- Born: Winston Maxwell Keeping 1 April 1942 Grand Bank, Newfoundland
- Died: 1 October 2015 (aged 73) Ottawa, Ontario, Canada
- Occupation: Newscaster
- Years active: 1950s–2010
- Awards: Order of Canada (1991) Gemini Humanitarian Award (2003) Order of Ontario (2007)

= Max Keeping =

Canadian broadcaster

Winston Maxwell "Max" Keeping (1 April 1942 – 1 October 2015), was a Canadian broadcaster. He was vice-president of news and public affairs at CJOH-DT, the CTV station in Ottawa, Ontario. Keeping was anchor of the local evening news broadcast from 1972 until his retirement in 2010 and was the station's community ambassador until March 2012.

==Biography==
Keeping was born in Grand Bank, Newfoundland and began his news career in the late 1950s. His early work was as sports director of the St. John's Evening Telegram, a post that he occupied at the age of 16. He then worked with the radio station VOCM and CJCH in Halifax.

Keeping moved to Ottawa in 1965, when he became a parliamentary reporter first for CFRA radio, and then as a parliamentary reporter for CTV News.

Keeping returned to Newfoundland in the fall of 1972 to run as a Progressive Conservative in the October federal election, in the riding of Burin—Burgeo. He came in second place behind the Liberal incumbent, Don Jamieson, with 25% of the vote.

After the election he returned to Ottawa. Due to his political campaign, he was unable to return to his parliamentary bureau job at CTV. In November 1972, he joined CJOH as the local news director and was the station's news anchor from November 1972 until March 2010, making him one of the longest-serving Canadian television news anchors.

In his more than 40 years in Ottawa, Keeping became a local celebrity. He played an active role in many charitable drives, both through his news station, and outside. He was the long-time Master of Ceremonies of the CHEO telethon. It is estimated that he has participated in the collection of more than $100 million in charitable donations in the Ottawa area. This earned him a 2003 Gemini Humanitarian Award. Most recently Keeping accepted a doctorate from the University of Ottawa and an honorary post as patron for Learning for a Cause, a non-profit educational initiative which publishes and promotes the creative writing of high school students.

In 2003, Keeping announced on-air that he had been diagnosed with prostate cancer. Later that year, a section of CHEO was named the Max Keeping Wing in recognition of his support for the hospital.

Keeping announced on 3 December 2009 that he would retire as news anchor after 26 March 2010. On the same newscast, it was announced that his replacement would be Graham Richardson of CTV News's parliamentary bureau, who appeared on the air with Keeping and fellow anchor Carol Anne Meehan to make the announcement. After retirement, Keeping started a new job as the television station's "community ambassador."

He was treated for colorectal cancer in 2012, and in 2014 was diagnosed with untreatable cancer in his lungs. Keeping died on 1 October 2015.

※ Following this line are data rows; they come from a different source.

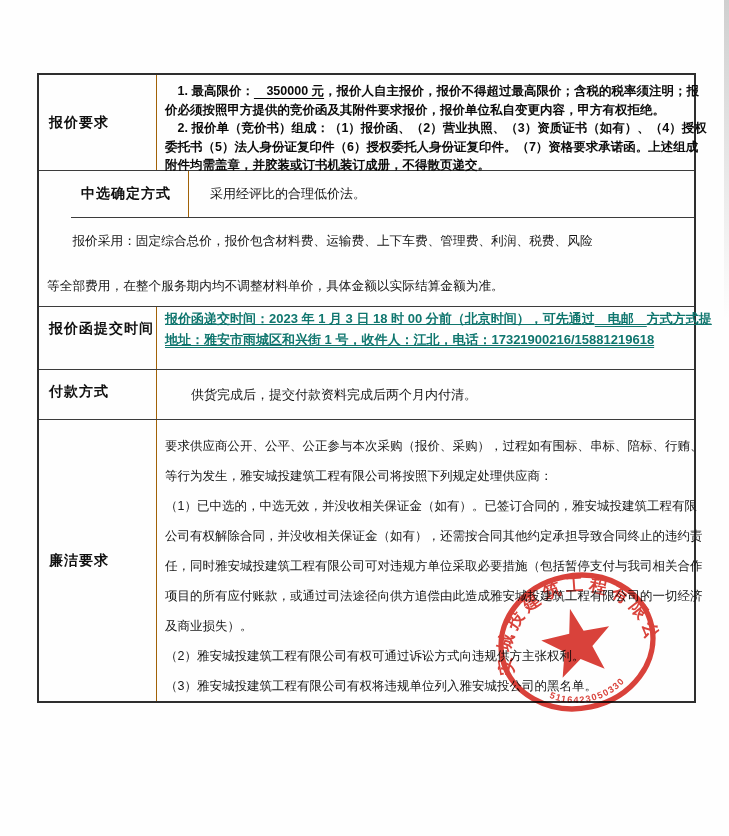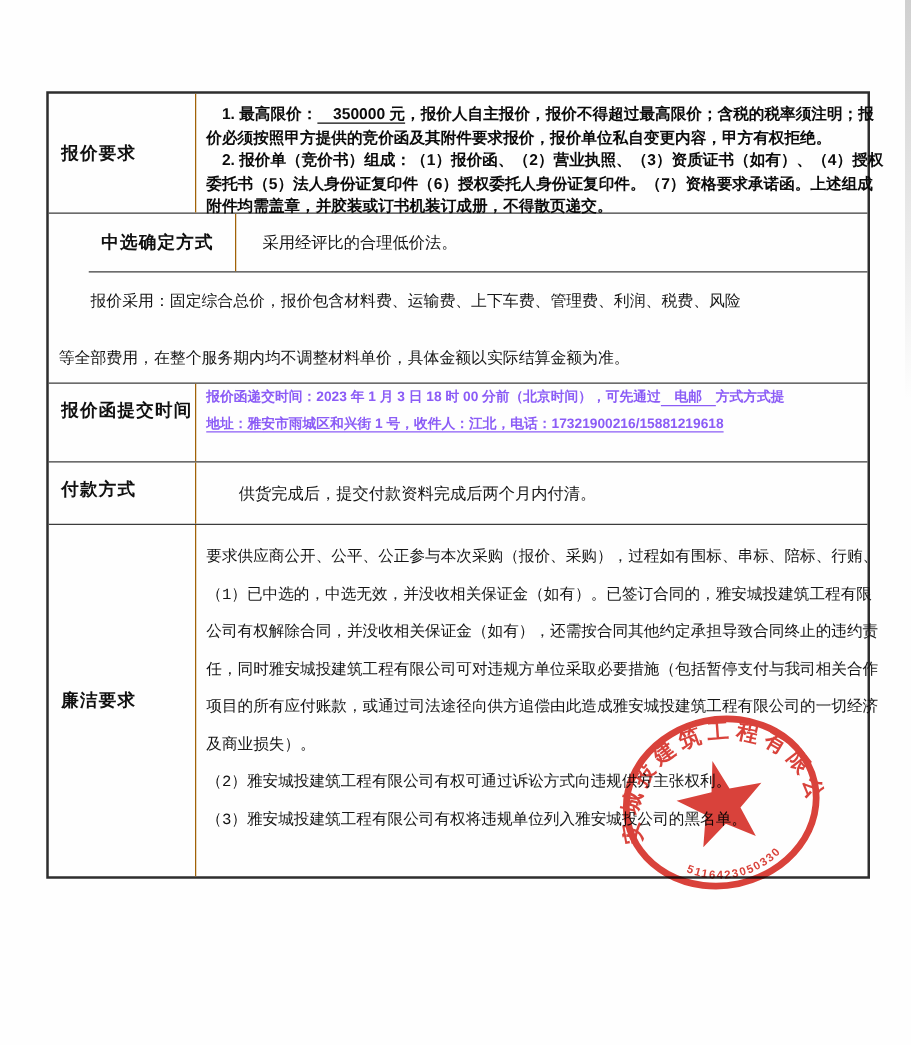--- a/index.html
+++ b/index.html
@@ -19,7 +19,7 @@
   .content{flex:1;box-sizing:border-box;padding-left:8px;padding-right:2px;overflow:visible;}
   .ln{white-space:pre;}
   .bold{font-weight:700;}
-  .serif{font-family:Liberation Mono, monospace;}
+  .serif{font-family:Liberation Sans, sans-serif;}
   .u{text-decoration:underline;text-underline-offset:3px;}
   .c0{padding-top:7px;font-size:12.5px;line-height:18.5px;color:#0b0b0b;}
   .c1{display:flex;align-items:center;font-size:13px;}

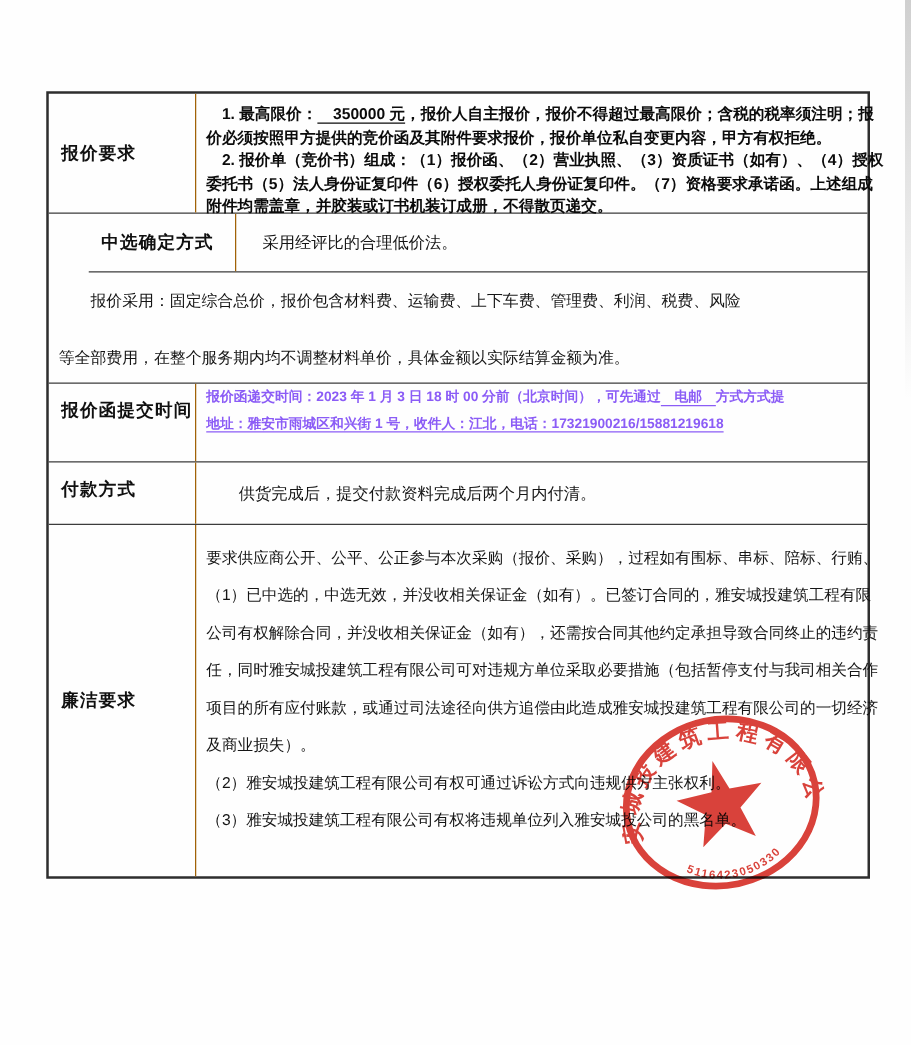--- a/index.html
+++ b/index.html
@@ -24,7 +24,7 @@
   .c0{padding-top:7px;font-size:12.5px;line-height:18.5px;color:#0b0b0b;}
   .c1{display:flex;align-items:center;font-size:13px;}
   .c2{padding-top:1px;font-size:12.7px;line-height:45px;}
-  .c3{padding-top:1px;font-size:11px;line-height:21px;color:#8b5cf6;}
+  .c3{padding-top:1px;font-size:13px;line-height:21px;color:#0f766e;text-decoration:underline;}
   .c4{display:flex;align-items:center;font-size:13px;}
   .c5{padding-top:11px;font-size:12.5px;line-height:30px;}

==Awards and notable achievements==
- Ontario Medal of Good Citizenship, 1983
- Member of the Order of Canada, 1991
- Key to the City of Ottawa, 2000, presented by acting mayor Allan Higdon
- Hon. Mac Harb thanked Mr. Keeping for his contributions to the city of Ottawa in the House of Commons in 2001
- Gemini Award for Humanitarian work, 2003
- A new wing of the Children's Hospital of Eastern Ontario was named in his honour in September 2003
- Inducted into the Canadian Association of Broadcasters' Hall of Fame in 2004
- Honorary doctorate from the University of Ottawa, June 2007
- Order of Ontario, December 2007
- Honorary doctorate from Carleton University in 2009.
- Ottawa councillor Rick Chiarelli announced that the city's next major arterial road would be called "Max Keeping Boulevard".
- The pedestrian bridge over the Queensway at the Vanier Parkway was named the Max Keeping Bridge in January 2016.